** Recorded data **
+ + +
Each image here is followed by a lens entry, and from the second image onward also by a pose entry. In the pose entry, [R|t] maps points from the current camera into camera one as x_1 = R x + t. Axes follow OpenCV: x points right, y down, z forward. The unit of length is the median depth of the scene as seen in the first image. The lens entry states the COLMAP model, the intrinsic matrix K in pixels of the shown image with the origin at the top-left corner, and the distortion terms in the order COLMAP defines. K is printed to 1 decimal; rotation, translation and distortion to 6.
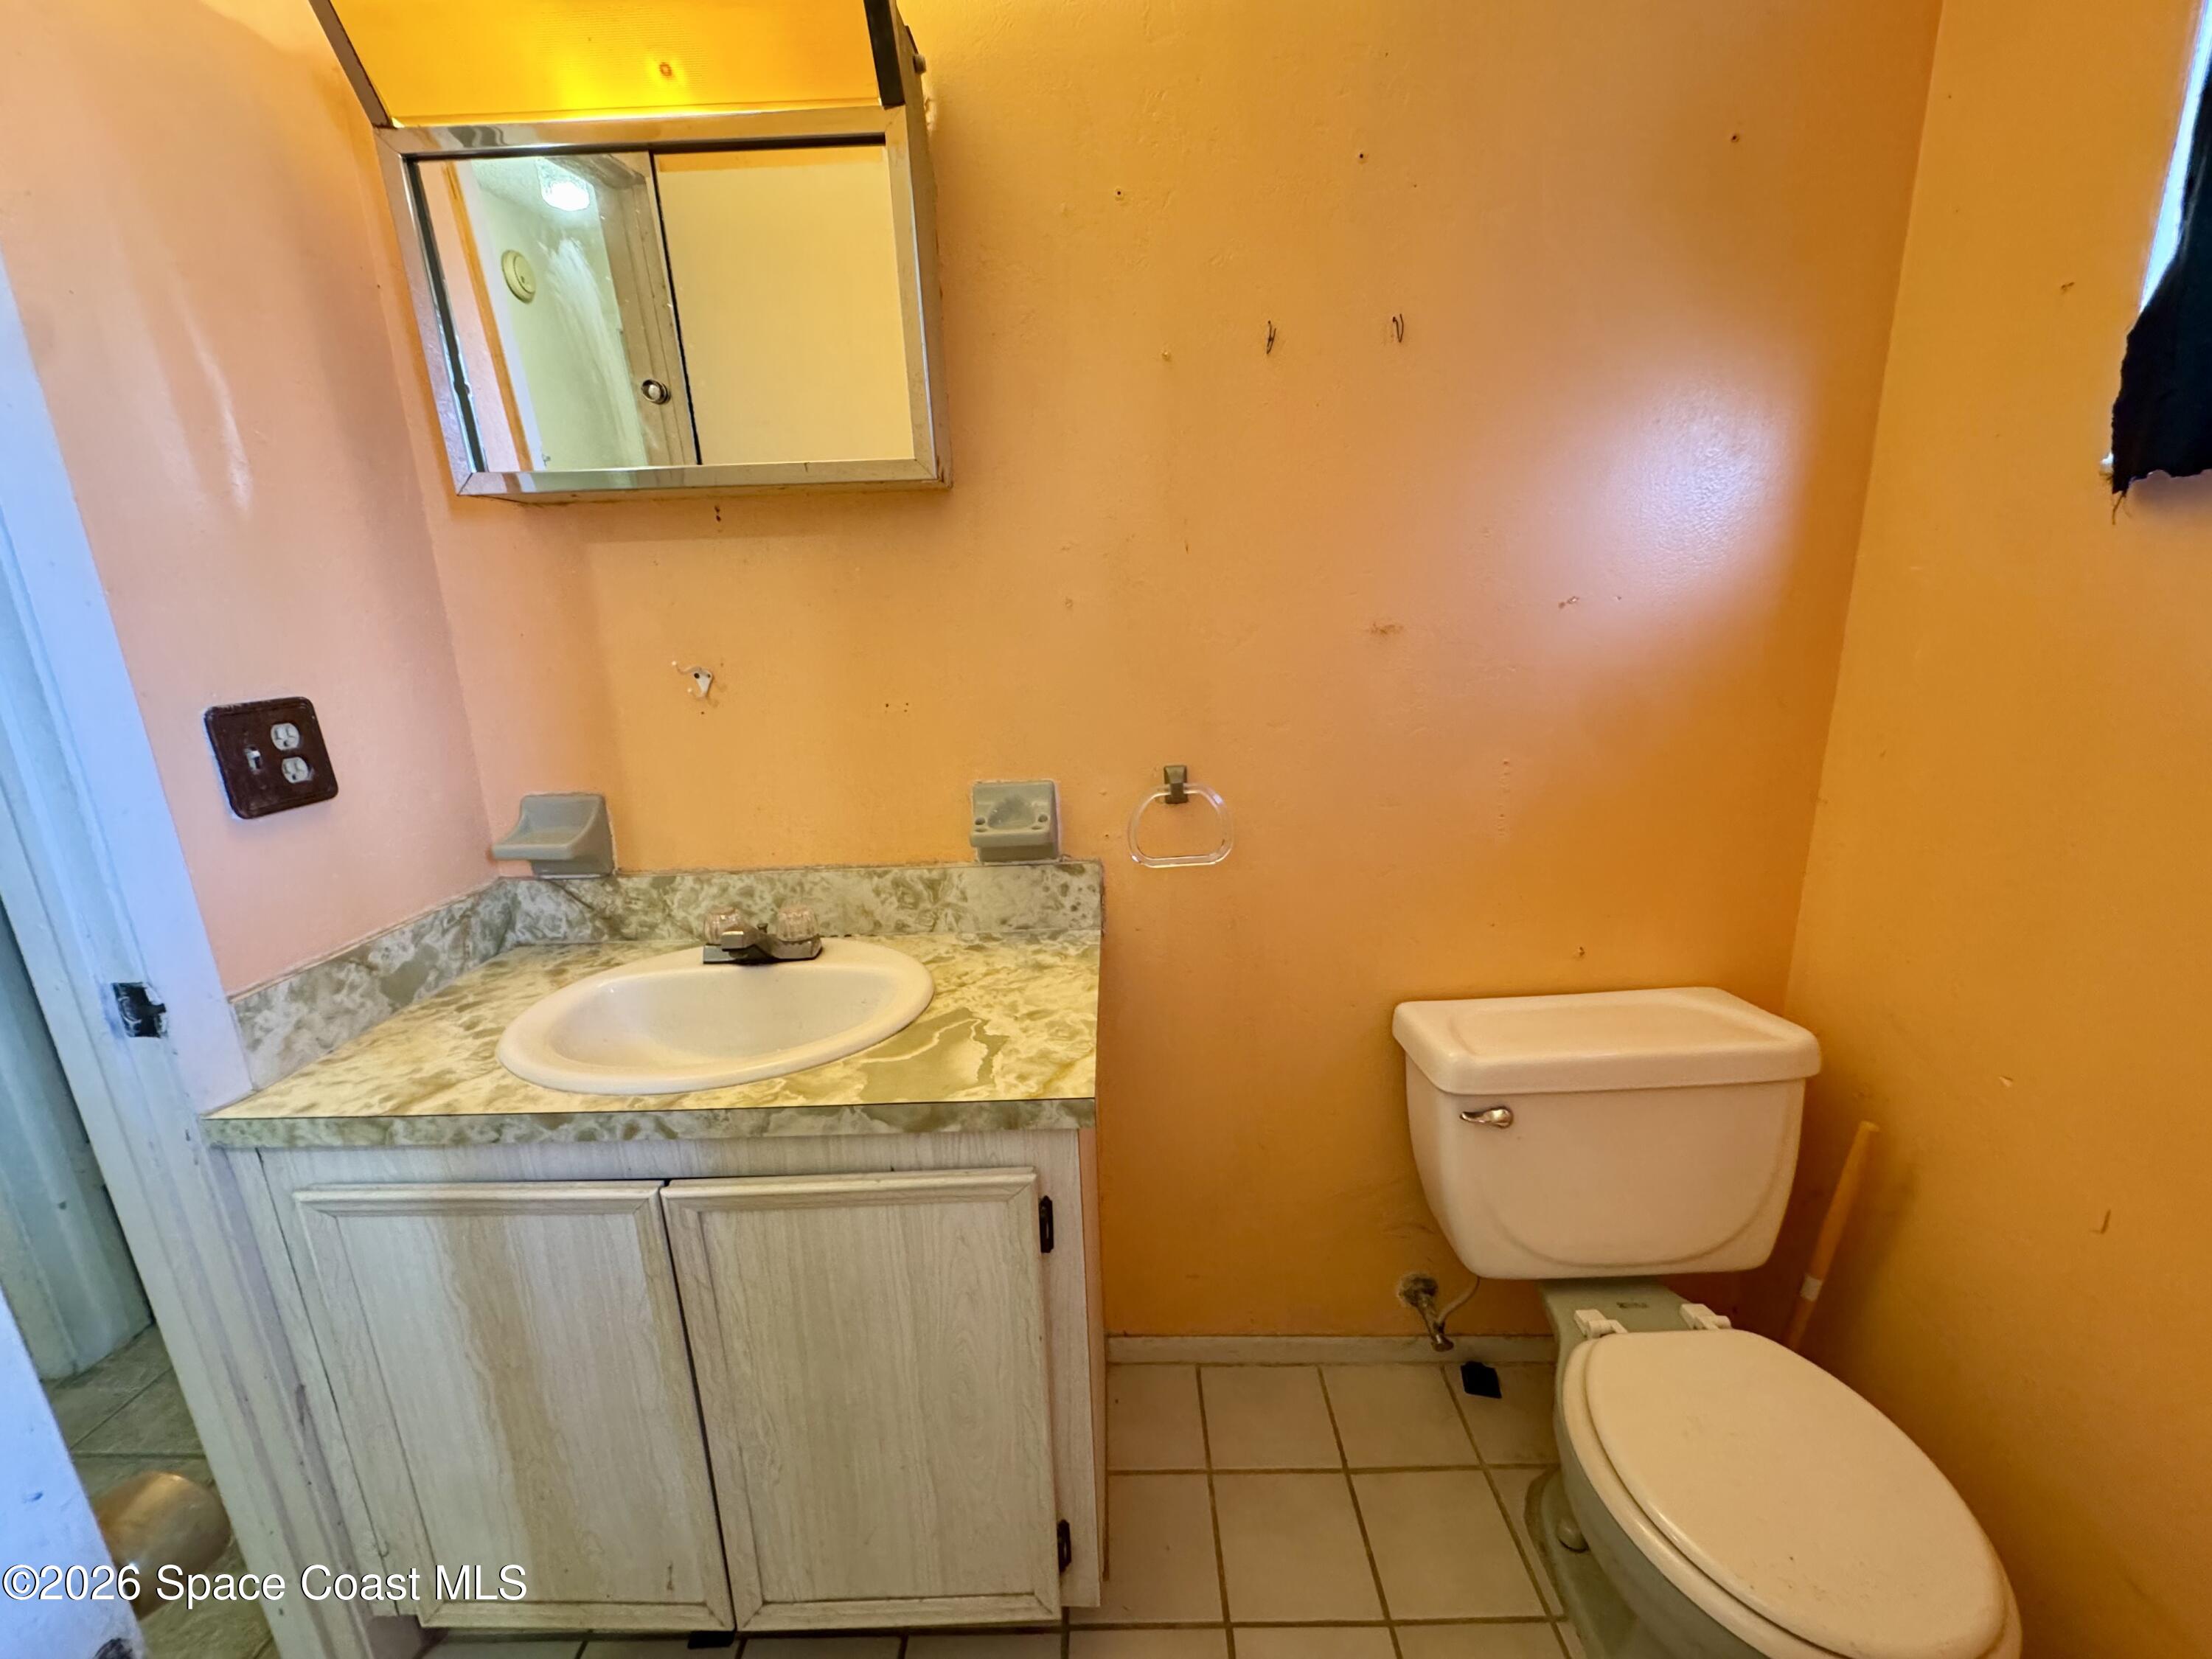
lens RADIAL K [[901.1, 0, 1106.0], [0, 901.1, 829.5], [0, 0, 1]] dist [-0.001359, -0.000104]
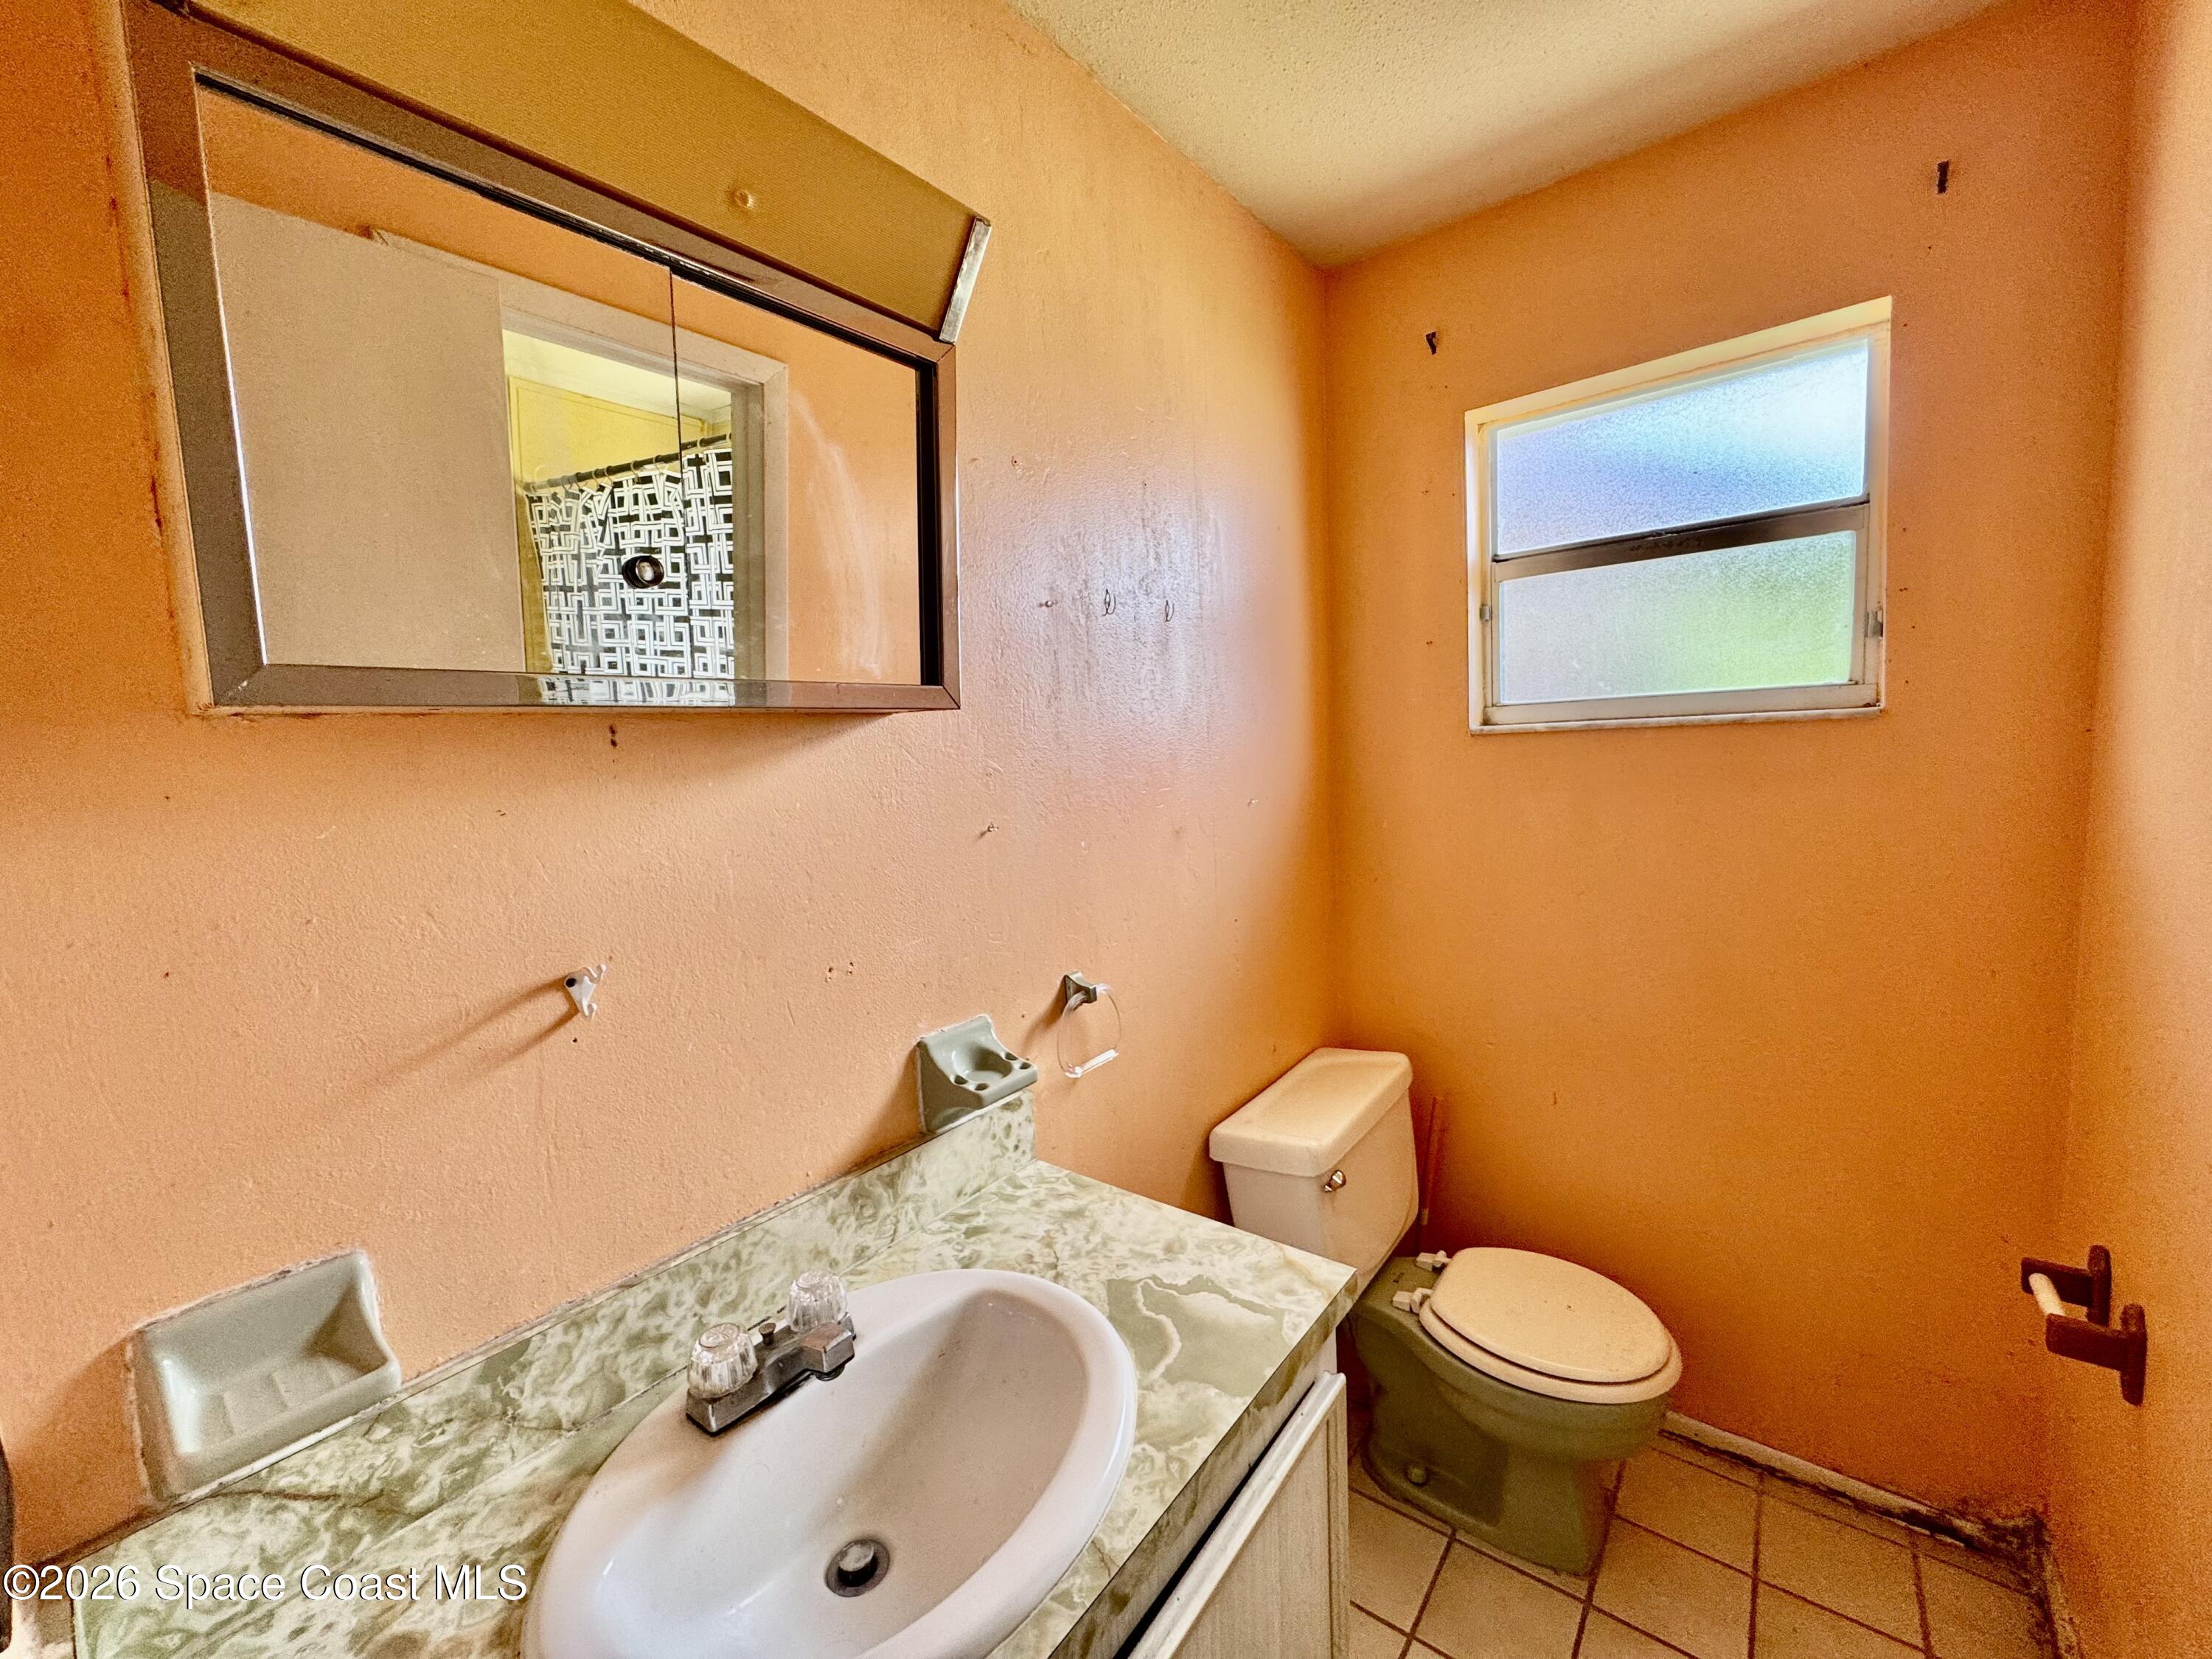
lens RADIAL K [[888.0, 0, 1103.1], [0, 888.0, 827.9], [0, 0, 1]] dist [-0.002015, -0.000506]
pose [[0.605746, -0.070159, 0.792558, -0.680563], [0.220396, 0.971923, -0.082410, -0.136893], [-0.764524, 0.224597, 0.604202, 0.307395]]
+ + +
** What you should do **
I'd like the material duplicated exactly, without its pictures.

** Exercise output **
Each image here is followed by a lens entry, and from the second image onward also by a pose entry. In the pose entry, [R|t] maps points from the current camera into camera one as x_1 = R x + t. Axes follow OpenCV: x points right, y down, z forward. The unit of length is the median depth of the scene as seen in the first image. The lens entry states the COLMAP model, the intrinsic matrix K in pixels of the shown image with the origin at the top-left corner, and the distortion terms in the order COLMAP defines. K is printed to 1 decimal; rotation, translation and distortion to 6.
lens RADIAL K [[901.1, 0, 1106.0], [0, 901.1, 829.5], [0, 0, 1]] dist [-0.001359, -0.000104]
lens RADIAL K [[888.0, 0, 1103.1], [0, 888.0, 827.9], [0, 0, 1]] dist [-0.002015, -0.000506]
pose [[0.605746, -0.070159, 0.792558, -0.680563], [0.220396, 0.971923, -0.082410, -0.136893], [-0.764524, 0.224597, 0.604202, 0.307395]]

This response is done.